Monday, 4 March 2013

Remembering Ayesha

Ayesha was our maid in Oman for a few years.  When she worked for us, she was a young woman, probably in mid to late twenties.  She got married when she was 10, had a child at 11, left the child with her family in Kerala, India, to join her husband in Oman.  Her husband Jaffer was a kitchen help in one of the many kitchens belonged to the Sultan of Oman.

When we moved to Oman in 2002, she found out that we were looking for a maid, and knocked on our door.  My wife thought that she was 'interviewing' a conservative woman, well covered on purdah, for the position.  I think my wife was half-hearted, so, she asked for my opinion.  We were in need of a maid to look after our two kids,three and one.  I said let's give it a try.

Ayesha joined us as a maid.  Without purdah, she looked young and nice, did not speak much with me, but it seems that she was talking a lot with my wife.  They exchanged recipes, stories of women in Oman, and so on.  She will come to work around 8 AM, and leave by 3 pm, so I hardly saw her except on Thursdays, when we both were home.  In Oman, Thursdays and Fridays made the weekend.  She did not work on Fridays.

The first month came to an end, and we gave her a fifty rial note as her salary.  Its 130 USD, considered a good salary for part-time maids in Oman.  That was the agreement.  Ayesha was not happy.  She thought we gave her a ten rial note, which is a similar color note to a fifty.  Its then we realized that Ayesha could not read.  She did not know the difference between 10 and 50, and she had never seen a 50 rial note.

Later she found that two other families, resided on house numbers 22 and 24, required a part time maid after 3 pm, and she wanted to check them out.  My do-gooder wife wrote 22 in her right hand and 24 in her left hand, and told her if the house is on right its 22 and if its on left it will be 24.  Pretty sad.

Whenever I traveled, Ayesha will stay home over night, she will not do any work on hours other than from 8 AM and 3 pm, but being at home was helpful.

There are many interesting incidents between us and Jaffers.  Once they wanted us to have lunch on a festival day, and we agreed.  Both were so happy.  Jaffer offered me a bottle of whiskey (about 5 USD - still twice as expensive than the whiskeys they drink).  He will come to our place occasionally, and cook some very good food.  The first time, I too wanted to reciprocate, I offered a bottle of Chivas Regal, he cleaned half a liter in no time, as he was cooking.  I could not make similar offers every time he came, it was not easy to get Chivas Regal in Oman.

My wife and Ayesha got along well for a few years, then things started going sour.  My tolerant wife will complain to me, but will not confront her.  She just do not know how.

One day, my wife called me from my kids' school and said Ayesha had to go.  I was in the College, I went home, called Ayesha, and said we do not need her services anymore, paid her dues, and told her to leave.  I was polite but firm.  She was in the middle of ironing, she too was mad at us, yet, she said she will finish ironing and leave.  I told her that there's no need for that and she should leave straight away.  I had to get back to work.  She covered herself, walked out of the house, paused, returned, but finally left without making any fuss.  She was proud too.

So, how come I remembered her after almost 9 years?  I am in Pretoria today, and I had chicken wings for dinner tonight with South African red wine.
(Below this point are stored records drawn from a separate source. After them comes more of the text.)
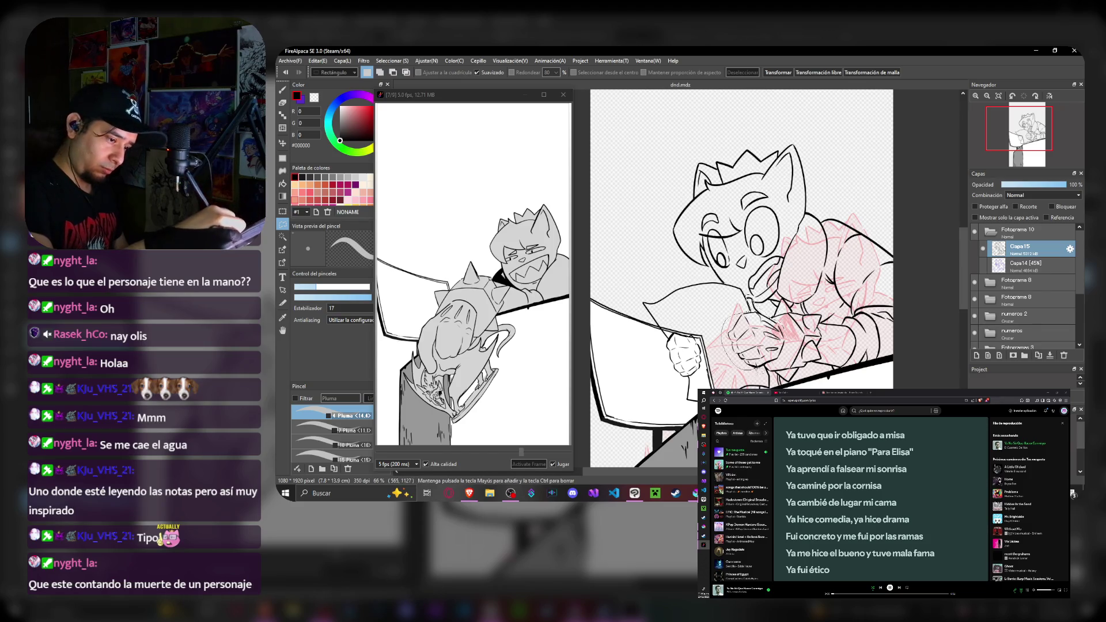
{"action": "key", "text": "ctrl+t"}
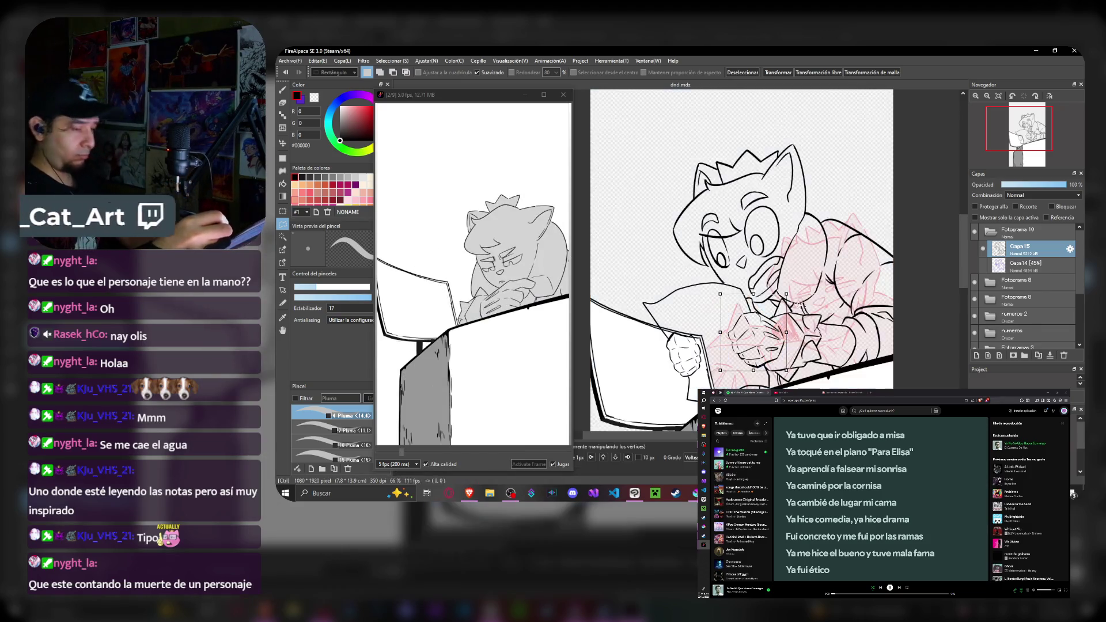
{"action": "left_click_drag", "start_coordinate": [788, 293], "coordinate": [790, 290]}
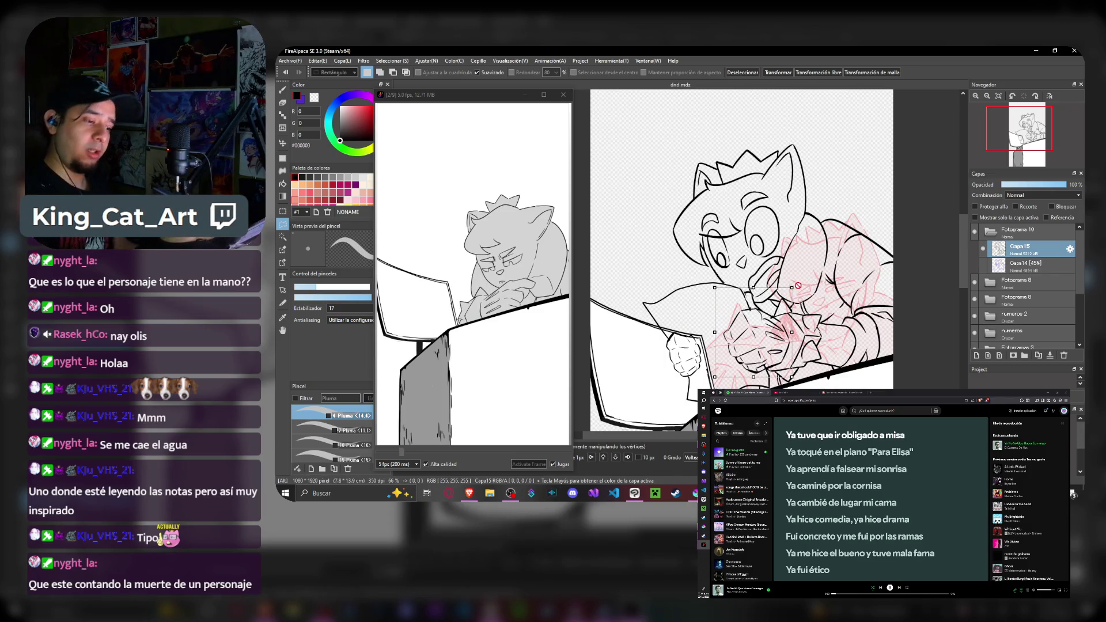
{"action": "key", "text": "Return"}
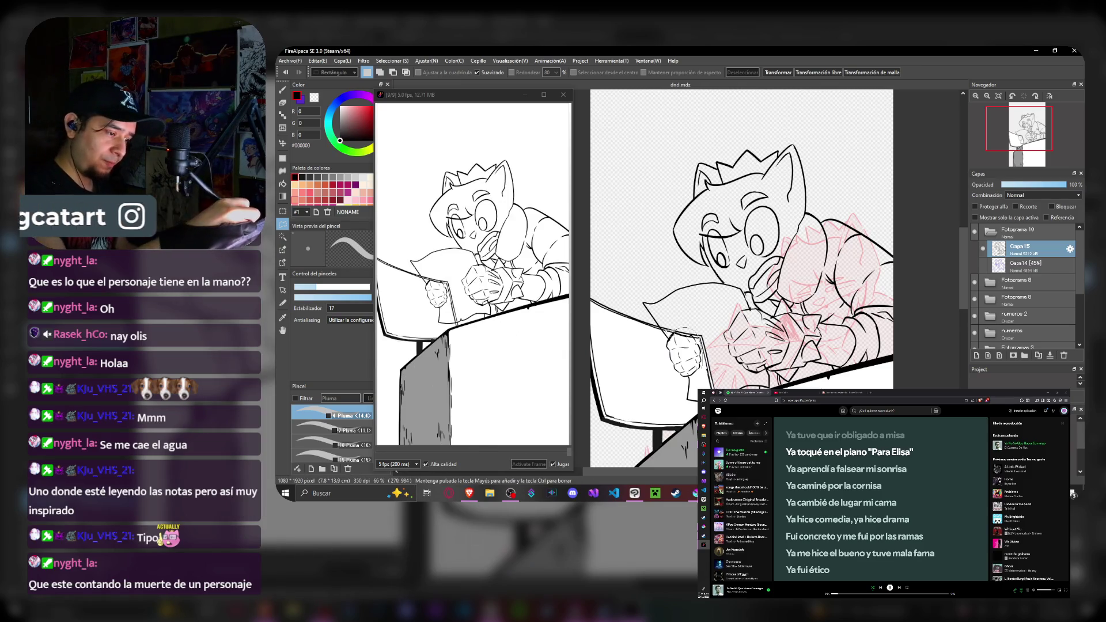
- Select the small lower-left hand and enlarge and tilt it slightly
{"action": "left_click_drag", "start_coordinate": [657, 329], "coordinate": [705, 381]}
{"action": "key", "text": "ctrl+t"}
Ayesha's husband as a kitchen help had access to bags full of frozen chicken wings.  He will send them through Ayesha, she will fry a few every day for me to have it with my whiskey when I come home.  That was good.  Just think about it.  A maid's husband sending  food for her Master.  Funny isn't it.

My wife and I have seen Ayesha a few times later on the streets.  She will wave, we too will wave, make a polite small conversation and move on.  I think she regretted offending my wife.   We have no idea where she is.

Its disappointing when a reasonably good relationship ends on a sour note.  But, that's the way life is.  All good things must and will come to an end.